Saturday could very well be the last game of Vince Wilfork’s prolific career. He’ll play it for the Texans against the Patriots.
Of course, he’ll always be associated with the latter far more than with the former. But what if the Texans drafted him when they could (and should) have?
This isn’t an “every team failed by not drafting Tom Brady in the first round” thing; each draft has its diamonds in the rough. Vince Wilfork wasn’t a diamond in the rough, though. He was a top prospect in the 2004 draft, ranked 11th by ESPN’s Scouts, Inc. and 13th on Mel Kiper Jr.’s big board. The Texans needed help on the defensive line, played a 3-4 and had the 10th overall pick.
They would end up going defensive tackle in the first round a year later (Travis Johnson), but their passing on Wilfork in 2004 created a slide that did wonders for the defending champion Patriots, who should also remain grateful to the Ravens for trading them what ended up being the 21st pick in that draft.
Holding a top-10 pick, as Houston did, means being able to go in a number of different directions and come away with what could be a stud. If the Texans wanted to soften the annual beating David Carr took, they could have taken Shawn Andrews or Vernon Carey. If they wanted to pull the plug on Carr altogether after two seasons, they could have opted for Ben Roethlisberger.

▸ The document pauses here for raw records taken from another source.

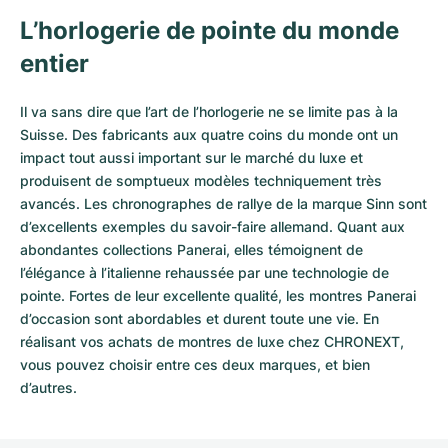
L’horlogerie de pointe du monde
entier
Il va sans dire que l’art de l’horlogerie ne se limite pas à la
Suisse. Des fabricants aux quatre coins du monde ont un
impact tout aussi important sur le marché du luxe et
produisent de somptueux modèles techniquement très
avancés. Les chronographes de rallye de la marque Sinn sont
d’excellents exemples du savoir-faire allemand. Quant aux
abondantes collections Panerai, elles témoignent de
l’élégance à l’italienne rehaussée par une technologie de
pointe. Fortes de leur excellente qualité, les
montres Panerai
d’occasion
sont abordables et durent toute une vie. En
réalisant vos achats de montres de luxe chez CHRONEXT,
vous pouvez choisir entre ces deux marques, et bien
d’autres.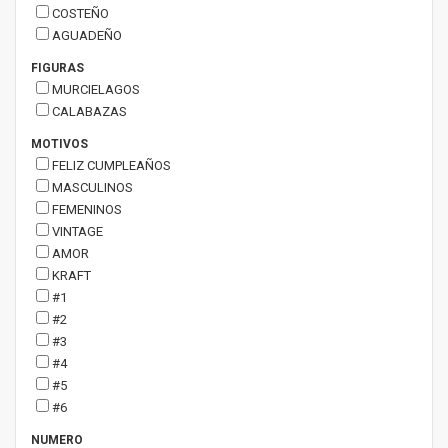
COSTEÑO
AGUADEÑO
FIGURAS
MURCIELAGOS
CALABAZAS
MOTIVOS
FELIZ CUMPLEAÑOS
MASCULINOS
FEMENINOS
VINTAGE
AMOR
KRAFT
#1
#2
#3
#4
#5
#6
NUMERO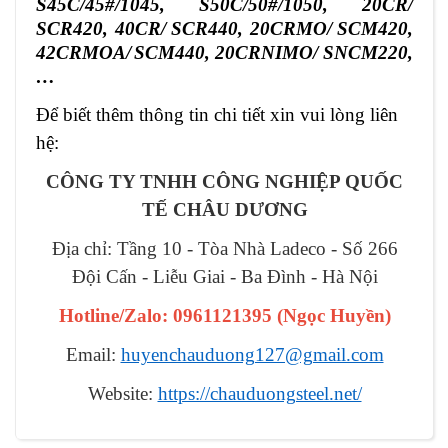
S45C/45#/1045,
S50C/50#/1050,
20CR/
SCR420, 40CR/
SCR440,
2
0CRMO/
SCM4
2
0,
42CRMOA/
SCM440,
20CRNIMO/ SNCM220,
…
Để biết thêm thông tin chi tiết xin vui lòng liên
hệ:
CÔNG TY TNHH CÔNG NGHIỆP QUỐC
TẾ CHÂU DƯƠNG
Địa chỉ: Tầng 10 - Tòa Nhà Ladeco - Số 266
Đội Cấn - Liễu Giai - Ba Đình - Hà Nội
Hotline/Zalo: 0961121395
(
Ngọc Huyền
)
Email:
huyenchauduong127@gmail.com
Website:
https://chauduongsteel.net/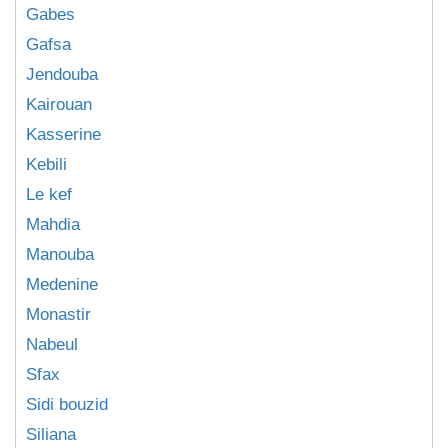
Gabes
Gafsa
Jendouba
Kairouan
Kasserine
Kebili
Le kef
Mahdia
Manouba
Medenine
Monastir
Nabeul
Sfax
Sidi bouzid
Siliana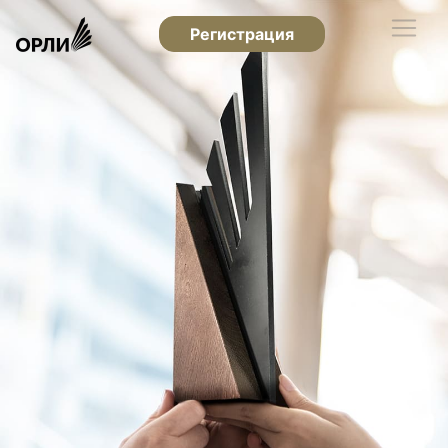
Регистрация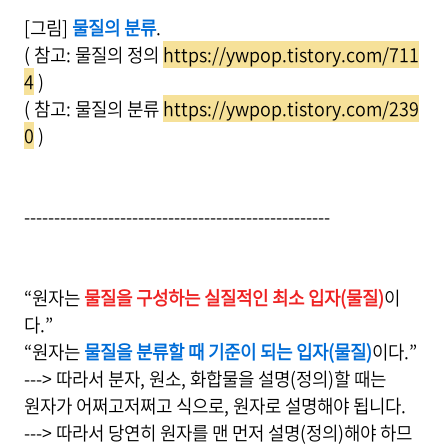
[그림]
물질의 분류
.
( 참고: 물질의 정의
https://ywpop.tistory.com/711
4
)
( 참고: 물질의 분류
https://ywpop.tistory.com/239
0
)
---------------------------------------------------
“원자는
물질을 구성하는 실질적인 최소 입자(물질)
이
다.”
“원자는
물질을 분류할 때 기준이 되는 입자(물질)
이다.”
---> 따라서 분자, 원소, 화합물을 설명(정의)할 때는
원자가 어쩌고저쩌고 식으로, 원자로 설명해야 됩니다.
---> 따라서 당연히 원자를 맨 먼저 설명(정의)해야 하므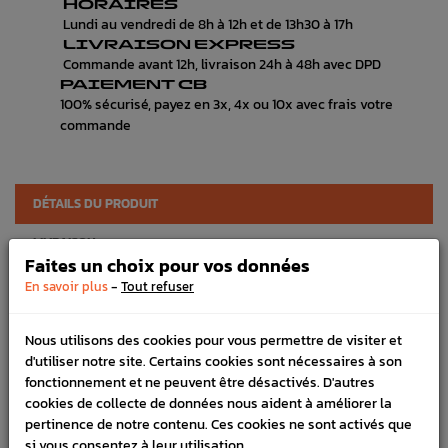
HORAIRES
Lundi au vendredi de 8h à 12h et de 13h30 à 17h
LIVRAISON EXPRESS
Commande avant 12h, livraison 24h à 48h avec DPD
PAIEMENT CB
100% sécurisé, payez en 3x, 4x ou 10x avec frais votre
commande
DÉTAILS DU PRODUIT
LIVRAISON
Faites un choix pour vos données
VÉHICULES COMPATIBLE
-
En savoir plus
Tout refuser
SCHÉMA CONSTRUCTEUR
Nous utilisons des cookies pour vous permettre de visiter et
d'utiliser notre site. Certains cookies sont nécessaires à son
Référence :
3415
fonctionnement et ne peuvent être désactivés. D'autres
FICHE TECHNIQUE
cookies de collecte de données nous aident à améliorer la
pertinence de notre contenu. Ces cookies ne sont activés que
Admission
Durites
si vous consentez à leur utilisation.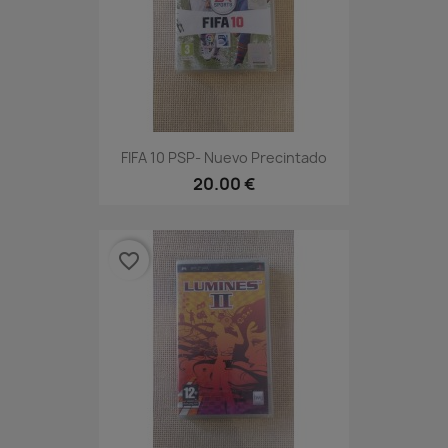
FIFA 10 PSP- Nuevo Precintado
20.00 €
favorite_border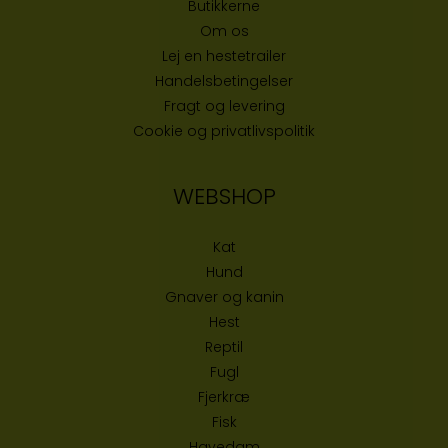
Butikke
rne
Om os
Lej en hestetrailer
Handelsbetingelser
Fragt og levering
Cookie og privatlivspolitik
WEBSHOP
Kat
Hund
Gnaver og kanin
Hest
Reptil
Fugl
Fjerkræ
Fisk
Havedam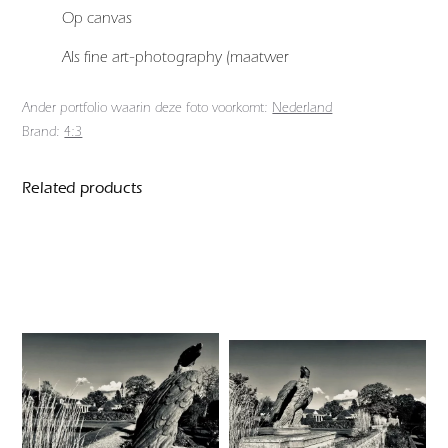
Op canvas
Als fine art-photography (maatwer
Ander portfolio waarin deze foto voorkomt:
Nederland
Brand:
4:3
Related products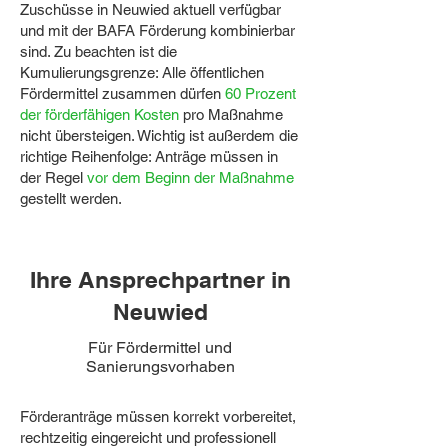
Zuschüsse in Neuwied aktuell verfügbar
und mit der BAFA Förderung kombinierbar
sind. Zu beachten ist die
Kumulierungsgrenze: Alle öffentlichen
Fördermittel zusammen dürfen
60 Prozent
der förderfähigen Kosten
pro Maßnahme
nicht übersteigen. Wichtig ist außerdem die
richtige Reihenfolge: Anträge müssen in
der Regel
vor dem Beginn der Maßnahme
gestellt werden.
Ihre Ansprechpartner in
Neuwied
Für Fördermittel und
Sanierungsvorhaben
Förderanträge müssen korrekt vorbereitet,
rechtzeitig eingereicht und professionell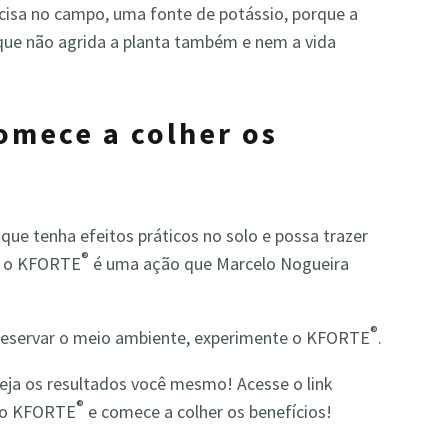
cisa no campo, uma fonte de potássio, porque a
 que não agrida a planta também e nem a vida
omece a colher os
ue tenha efeitos práticos no solo e possa trazer
®
ar o KFORTE
é uma ação que Marcelo Nogueira
®
 preservar o meio ambiente, experimente o KFORTE
.
eja os resultados você mesmo! Acesse o link
®
 o KFORTE
e comece a colher os benefícios!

That Texans team was dreadful against the pass (31st in passing yards allowed), so Charlie Casserly went cornerback and took Dunta Robinson out of South Carolina.
Had the Texans gone D-tackle, they’d have had their choice of Wilfork and Oklahoma’s Tommie Harris. By taking neither, that choice was passed on to the D-tackle-needy Bears, who opted for Harris. That pick was nothing to sneeze at, as Harris was a three-time Pro Bowler for Chicago.
Once the Bears took Harris, the possibility of Wilfork falling to a team -- the Patriots -- that had just lost Ted Washington in free agency was in play. Six teams needed to turn their attention elsewhere and it would be a reality.
That draft was considered to be loaded at receiver, so it stood to reason that at least one of those teams would take one. The Buccaneers did, taking Michael Clayton 15th overall and making him one of what remains an NFL-record seven receivers chosen in the first round.
With top-rated guard Shawn Andrew on the board, the Eagles traded up from No. 28 to 16 to grab him. The Broncos, who had previously traded Deltha O’Neal to Cincinnati to move from No. 24 to 17, went outside linebacker with D.J. Williams.
Wilfork wasn’t the only guy starting to slide, and that helped the Pats’ chances of getting him. The Saints got good value with Will Smith at No. 18, at which point the Vikings and Dolphins flipped the No. 19 and 20 picks. The Dolphins took Carey, and given that the Vikings had selected Kevin Williams 19th overall a year earlier and also had Chris Hovan, they didn’t seem a landing spot for Wilfork. They weren’t, as Minnesota took highly regarded defensive end Kenechi Udeze.
Had the Patriots not already shipped a second-round pick to Cincinnati for Corey Dillon that offseason, perhaps they might have had a decision to make with Steven Jackson having also slid. Taking Wilfork was a no-brainer, however, and his selection played a major factor in them getting to four Super Bowls and winning two. Wilfork was a five-time Pro Bowler and four-time All-Pro (first team once, second team three times).
Robinson had a fine six seasons for the Texans before money ruined the relationship and he fled for Atlanta in free agency. The Texans obviously ended up getting Wilfork in the 2014 offseason, but it’s interesting to wonder what the trickle-down effect for both franchises would have been had they taken him in ’04.